Josh’s father, Steve, was in prison. He is a pervert, a voyeur. He took sneaky-pete photos of little neighbor girls and was charged and sent up. When Josh and Susan lived with him Steve was obsessed by Susan. He wanted her, and made no bones about it. He asked if he could share her with Josh. It was why Susan wanted Josh to move them to Utah, where they could be away from Steve and his obsession.

Steve had something to do with it. He is a sick bastard, lusting after his daughter-in-law. Josh killed Susan, and Steve had something to do with it. We don’t know what, and maybe he’ll tell us what he knows.

Steve remained tight-lipped.

Josh’s brother, Michael, rented some woodsy property in Oregon. Cops searched there, just like they had searched other areas, campgrounds in Utah, the desert in Nevada. They found nothing.

They won’t find her because Josh was too smart. He threw her down an old mine shaft or a well and no one will ever find her body.

Josh’s brother, Michael, killed himself by jumping from a Minneapolis building.

He knew what happened. He was covering for Josh. His conscience got to him. He couldn’t stand the guilt.

It’s infuriating. Four people (at least that we know of) are dead, and probably Susan, also, and the mystery of where she is is not solved. The mystery is a jigsaw puzzle. There are so many pieces. People are taking the pieces, turning them this way and that, trying to figure where they all fit together. But when they put the pieces on the table there are too many missing.

When West Valley Police announced they had nowhere else to go with the mystery, they had other problems unrelated to Susan Powell. The Attorney General was throwing out cases because West Valley’s narcotics squad had screwed up.Cops were suspended. The police chief retired. The city advertised for a new chief, someone to come in and clean house and put the department back into a position of public trust.

Too bad they had some bad drug cops, and a high profile missing person's case that had dragged on and on and on and cost the police department millions to investigate, according to them, and still went nowhere.
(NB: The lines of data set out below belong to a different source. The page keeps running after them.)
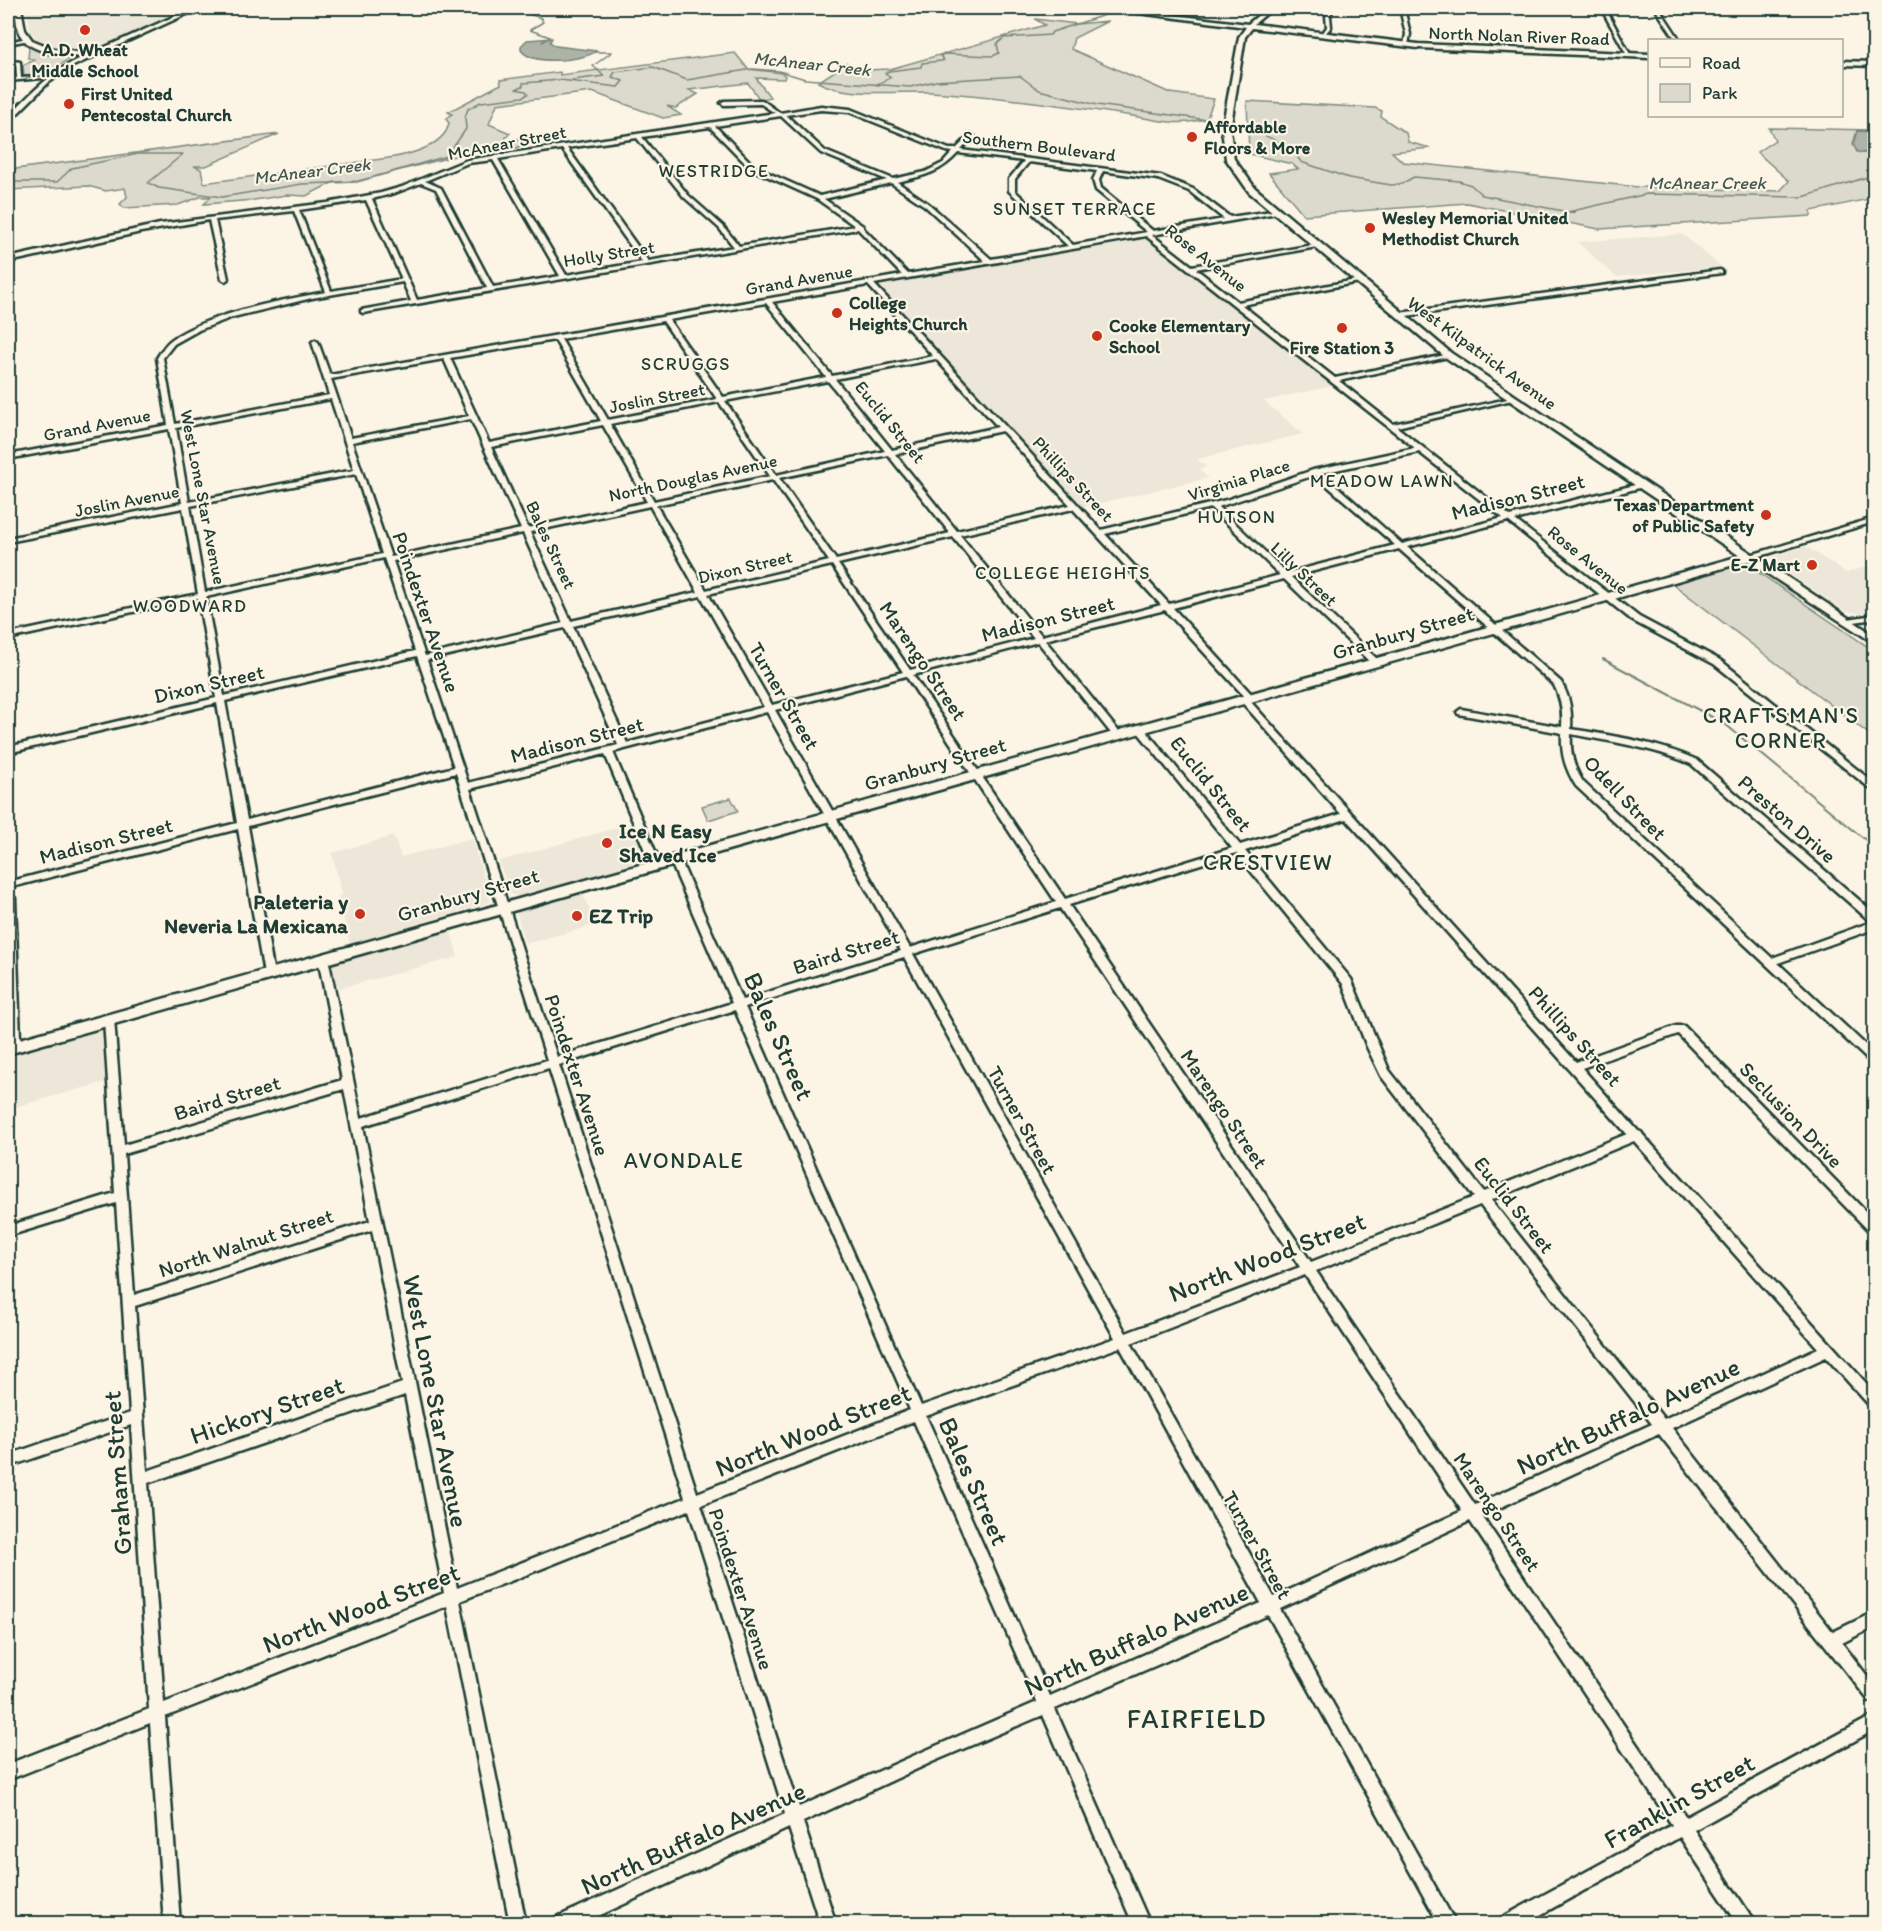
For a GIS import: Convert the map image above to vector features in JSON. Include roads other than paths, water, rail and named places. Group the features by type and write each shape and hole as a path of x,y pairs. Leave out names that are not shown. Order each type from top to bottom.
{"main road":[{"path":"18,8 22,34 27,39 49,49 88,56"},
{"path":"8,121 52,77 88,56 197,8"},
{"name":"North Nolan River Road","path":"1103,8 1406,45 1648,56"},
{"name":"West Kilpatrick Avenue","path":"1270,8 1250,25 1240,41 1226,140 1230,159 1252,190 1448,355 1510,399 1875,640"},
{"path":"1843,63 1875,64"},
{"name":"Granbury Street","path":"10,1047 1750,556"},
{"path":"8,898 10,1047"}],"street":[{"path":"1324,34 1329,29 1328,16 1331,8"},
{"path":"1402,8 1408,34 1406,45"},
{"path":"1603,8 1629,55"},
{"path":"1657,8 1677,39"},
{"path":"8,43 27,39"},
{"path":"8,62 18,63 19,78"},
{"path":"8,80 52,77"},
{"path":"724,103 762,102 780,114 824,152 894,182 951,224 990,262"},
{"name":"McAnear Street","path":"8,260 63,250 162,226 296,209 368,197 422,182 467,162 821,108 840,109"},
{"name":"Southern Boulevard","path":"840,109 935,146 958,151 1149,175 1191,190 1230,220"},
{"path":"711,124 753,168 819,198 861,228 906,276"},
{"path":"638,136 686,196 721,227 738,248"},
{"path":"819,198 894,182 935,170 958,151 970,136"},
{"path":"563,147 646,263"},
{"path":"495,158 564,277"},
{"path":"1028,160 1012,179 1012,191 1072,247"},
{"name":"Rose Avenue","path":"1101,170 1096,180 1098,189 1191,268 1608,597 1641,622 1717,662 1875,787"},
{"path":"422,182 438,188 491,289"},
{"path":"368,197 416,302"},
{"path":"296,209 329,293"},
{"name":"Grand Avenue","path":"327,378 1277,211"},
{"path":"212,220 225,279"},
{"name":"Holly Street","path":"363,310 861,228"},
{"path":"1191,268 1317,244"},
{"path":"1399,315 1720,272"},
{"name":"West Lone Star Avenue","path":"269,974 222,700 171,426 161,352 173,340 194,330 276,303 406,280"},
{"path":"1237,303 1359,280"},
{"name":"Phillips Street","path":"870,283 1167,606 1348,815 1875,1401"},
{"name":"Euclid Street","path":"768,301 1117,735"},
{"name":"Marengo Street","path":"665,319 834,563 1748,1923"},
{"name":"Turner Street","path":"558,338 831,816 1123,1339 1269,1607 1448,1923"},
{"name":"Poindexter Avenue","path":"315,342 465,787 828,1923"},
{"path":"1334,380 1448,355"},
{"name":"Bales Street","path":"446,357 624,747"},
{"name":"Joslin Street","path":"487,446 938,357"},
{"name":"Grand Avenue","path":"8,457 333,396"},
{"path":"1393,426 1510,399"},
{"path":"348,441 472,417"},
{"name":"North Douglas Avenue","path":"8,636 524,531 1004,428"},
{"name":"Virginia Place","path":"1100,533 1213,506 1316,472 1421,449"},
{"name":"Joslin Avenue","path":"8,540 358,471"},
{"name":"Odell Street","path":"1316,472 1558,684 1567,703 1566,760 1579,784 1875,1059"},
{"name":"Madison Street","path":"465,787 1640,485"},
{"name":"Dixon Street","path":"8,750 222,700 569,625 1075,506"},
{"name":"Lilly Street","path":"1213,506 1375,662"},
{"name":"Granbury Street","path":"1750,556 1875,520"},
{"path":"1848,621 1875,617"},
{"name":"Preston Drive","path":"1461,712 1662,748 1694,762 1875,918"},
{"name":"Euclid Street","path":"1140,729 1347,982 1381,1068 1875,1696"},
{"path":"608,751 656,865"},
{"name":"Madison Street","path":"8,885 458,769"},
{"name":"Baird Street","path":"356,1124 1348,815"},
{"name":"Bales Street","path":"675,860 1142,1923"},
{"path":"1771,962 1875,925"},
{"name":"West Lone Star Avenue","path":"322,958 518,1923"},
{"name":"Graham Street","path":"109,1019 172,1923"},
{"name":"Seclusion Drive","path":"1576,1066 1680,1029 1875,1228"},
{"name":"Baird Street","path":"118,1151 348,1083"},
{"name":"North Wood Street","path":"8,1772 693,1504 918,1413 1021,1379 1308,1267 1637,1135"},
{"path":"8,1231 121,1196"},
{"name":"North Walnut Street","path":"129,1302 376,1224"},
{"name":"North Buffalo Avenue","path":"561,1923 1046,1704 1159,1658 1828,1350"},
{"name":"Hickory Street","path":"142,1479 409,1388"},
{"path":"8,1461 137,1417"},
{"path":"1831,1641 1875,1619"},
{"name":"Franklin Street","path":"1507,1923 1875,1722"}],"waterway":[{"path":"509,8 541,18 543,22 530,30 550,37 542,42"},
{"path":"1120,9 1124,8"},
{"path":"877,84 891,77 885,73 889,71 921,67 922,63 941,61 944,60 940,56 944,54 993,56 999,53 997,44 1004,38 1050,35 1052,32 1114,12"},
{"path":"572,80 604,76 593,66 612,52 594,52"},
{"name":"McAnear Creek","path":"8,182 57,182 72,168 138,154 183,154 148,183 159,188 222,197 302,184 357,182 447,156 466,129 465,117 468,109 481,102 523,97 528,94 526,91 516,89 523,86 523,83 560,80 618,87 623,81 612,77 615,72 653,67 687,80 753,69 779,71 805,79 877,84"},
{"name":"McAnear Creek","path":"877,84 910,87 936,81 1020,76 1039,90 1097,105 1215,121"},
{"name":"McAnear Creek","path":"1237,122 1291,148 1301,162 1349,178 1391,185 1401,184 1414,177 1459,181 1471,185 1482,195 1568,212"},
{"name":"McAnear Creek","path":"1568,212 1647,194 1803,197 1874,175"},
{"name":"McAnear Creek","path":"1568,212 1574,212"},
{"path":"1603,659 1725,724 1874,847"}],"place":[{"name":"A.D. Wheat Middle School","path":"85,30"},
{"name":"First United Pentecostal Church","path":"69,104"},
{"name":"Affordable Floors & More","path":"1192,137"},
{"name":"Wesley Memorial United Methodist Church","path":"1370,228"},
{"name":"College Heights Church","path":"837,313"},
{"name":"Fire Station 3","path":"1342,328"},
{"name":"Cooke Elementary School","path":"1097,336"},
{"name":"Texas Department of Public Safety","path":"1766,515"},
{"name":"E-Z Mart","path":"1812,565"},
{"name":"Ice N Easy Shaved Ice","path":"607,843"},
{"name":"Paleteria y Neveria La Mexicana","path":"360,914"},
{"name":"EZ Trip","path":"577,916"}],"district":[{"name":"WESTRIDGE","path":"714,171"},
{"name":"SUNSET TERRACE","path":"1075,209"},
{"name":"SCRUGGS","path":"686,364"},
{"name":"MEADOW LAWN","path":"1382,481"},
{"name":"HUTSON","path":"1237,517"},
{"name":"COLLEGE HEIGHTS","path":"1063,573"},
{"name":"WOODWARD","path":"190,606"},
{"name":"CRAFTSMAN'S CORNER","path":"1781,728"},
{"name":"CRESTVIEW","path":"1268,862"},
{"name":"AVONDALE","path":"684,1160"},
{"name":"FAIRFIELD","path":"1197,1719"}]}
On TV and in mystery novels somebody would have figured it out, the public thinks. They’d have found her skeleton and identified her through DNA. You know, like CSI or Bones. Fiction is just so much more satisfying.

But this isn’t fiction. Too bad for the image of the West Valley Police that because of television programs people expect mysteries to be solved quickly and conclusively. Quick resolution — or any resolution at all — is sometimes impossible in real life. And so the question is still out there, where is Susan Powell?

She’s in heaven, say her faithful fellow Mormons. Shes in heaven with Charlie and Braden, free from care, in the loving arms of Jesus. And Josh...? Well, hes somewhere else.